Sylar manages to make it out of the apartment before it really starts to hit him, before he has to use the walls of the hallway to guide his progression. It takes longer than it should, but soon, he sits on the ground of the roof, back against the ledge and simply listening. It's not bad, this time, but a strange and unfamiliar anxiety is the worst of it. A hurt. But it doesn't take as long as usual. Perhaps, despite the knot Gillian's tied around her ability, her own talents helped - or maybe he's just stopped fighting the surge of thought and feeling, the overlay set in place in rapid time.
Either way, Gillian is only just emerging out of the shower before she'll find herself pinned to a wall. For reasons that have nothing to do murder.
The shower doesn't have quite the profound thought making, but when Gillian steps out of the shower, the room is steamy, the mirror fogged over with moisture. Skin warmer than normal, she obviously opted for a steaming shower. The sudden impact against the wall takes her by surprise, as does the intent. A pleasant surprise. "Gabriel," she whispers breathlessly. "Done thinking already?" she asks with a smile that forms on her lips. Short sentances may end up being the key, for a while, because she's otherwise finding herself occupied— Again.

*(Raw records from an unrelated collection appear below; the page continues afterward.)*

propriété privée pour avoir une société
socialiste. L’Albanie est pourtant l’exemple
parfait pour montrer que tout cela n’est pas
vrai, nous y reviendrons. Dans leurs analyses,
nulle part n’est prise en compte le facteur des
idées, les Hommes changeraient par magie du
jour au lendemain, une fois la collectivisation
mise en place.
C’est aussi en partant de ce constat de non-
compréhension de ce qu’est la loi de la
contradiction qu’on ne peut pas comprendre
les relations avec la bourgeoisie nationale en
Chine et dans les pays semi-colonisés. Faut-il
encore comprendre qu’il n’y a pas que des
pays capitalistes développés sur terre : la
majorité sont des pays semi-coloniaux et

"Didn't take as long as I guessed it would," Sylar agrees, equally breathless, linking his fingers with hers and drawing her arms up. The ying/yang tattoo is what catches his attention, momentarily distracting him, fingers smoothing down her palm, her wrist to touch the ink that scars it. "I like these," he tells her, as his gaze switches to the tribal-rose tattoo on her other arm. "Permanent. Can't go away, right?"
And he continues to take her by surprise. Gillian's eyebrows raise, wet hair sticking to her scalp and looking darker thanks to being wet. The red highlights are barely visible, even in the light. Her breathing is midly unsteady as she leans in to press her lips against his. "More or less," she replies softly against his mouth, smile forming. "I like to think of them as… memories. Helps… to have a reminder… every so often." She can't be aggressive this time, though, with the way he has her held, but she certainly isn't passive. Her fingers clench around his hand, and she presses her damp legs up against him as well.

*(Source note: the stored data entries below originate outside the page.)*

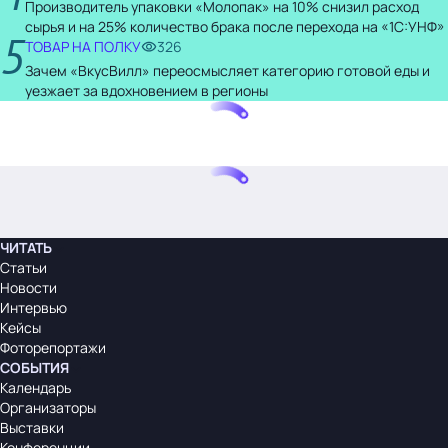
Производитель упаковки «Молопак» на 10% снизил расход
сырья и на 25% количество брака после перехода на «1С:УНФ»
5
ТОВАР НА ПОЛКУ
326
Зачем «ВкусВилл» переосмысляет категорию готовой еды и
уезжает за вдохновением в регионы
ЧИТАТЬ
Статьи
Новости
Интервью
Кейсы
Фоторепортажи
СОБЫТИЯ
Календарь
Организаторы
Выставки
Конференции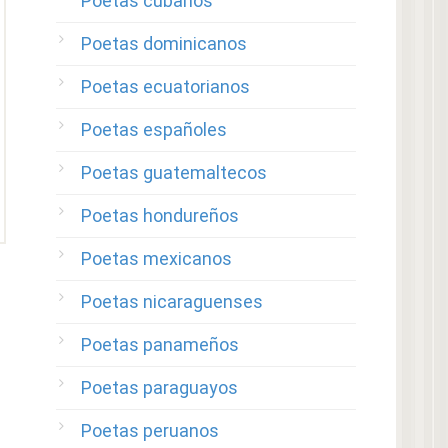
Poetas cubanos
Poetas dominicanos
Poetas ecuatorianos
Poetas españoles
Poetas guatemaltecos
Poetas hondureños
Poetas mexicanos
Poetas nicaraguenses
Poetas panameños
Poetas paraguayos
Poetas peruanos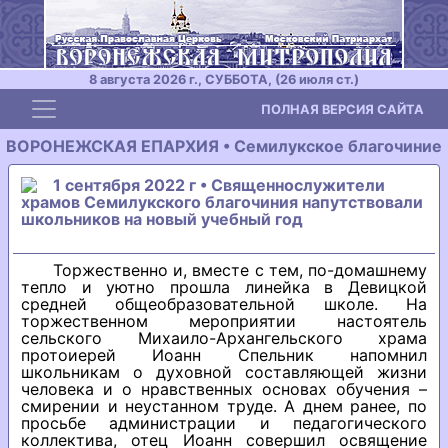
8 августа 2026 г., СУББОТА, (26 июля ст.)
Toggle navigation
ПОЛНАЯ ВЕРСИЯ САЙТА
ВОРОНЕЖСКАЯ ЕПАРХИЯ • Семилукское благочиние
1 сентября 2022 г • Священнослужители
храмов Семилукского благочиния напутствовали
школьников на новый учебный год
Торжественно и, вместе с тем, по-домашнему
тепло и уютно прошла линейка в Девицкой
средней общеобразовательной школе. На
торжественном мероприятии настоятель
сельского Михаило-Архангельского храма
протоиерей Иоанн Спельник напомнил
школьникам о духовной составляющей жизни
человека и о нравственных основах обучения –
смирении и неустанном труде. А днем ранее, по
просьбе администрации и педагогического
коллектива, отец Иоанн совершил освящение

"You want one?" she asks, voice teasing.
Probably because he's not quite himself, and liable to surprise. Unlike the last two times, Sylar doesn't have a problem with it. He's not scared, or shaken from traumatic memories that aren't his. What memories that do surface may jab, but outcome is anger, and he can relate to anger. Here and now, he's not ploughing too deep through the mind currently open like a book in his own. There are other distractions. He responds to the way she shifts against him by shifting back against her with a smile very similar to her's. "I do," he answers. "After." A kiss, almost playful, another difference. "We can do that after."
"After," Gillian shares the same sentiment, in a very similar tone. While she might be wondering what's come over him— she's definitely not going to question it. Whatever it is, she seems to like it. When he kissed her the last time, before he walked off to think she'd been disappointed nothing else would probably come from that night.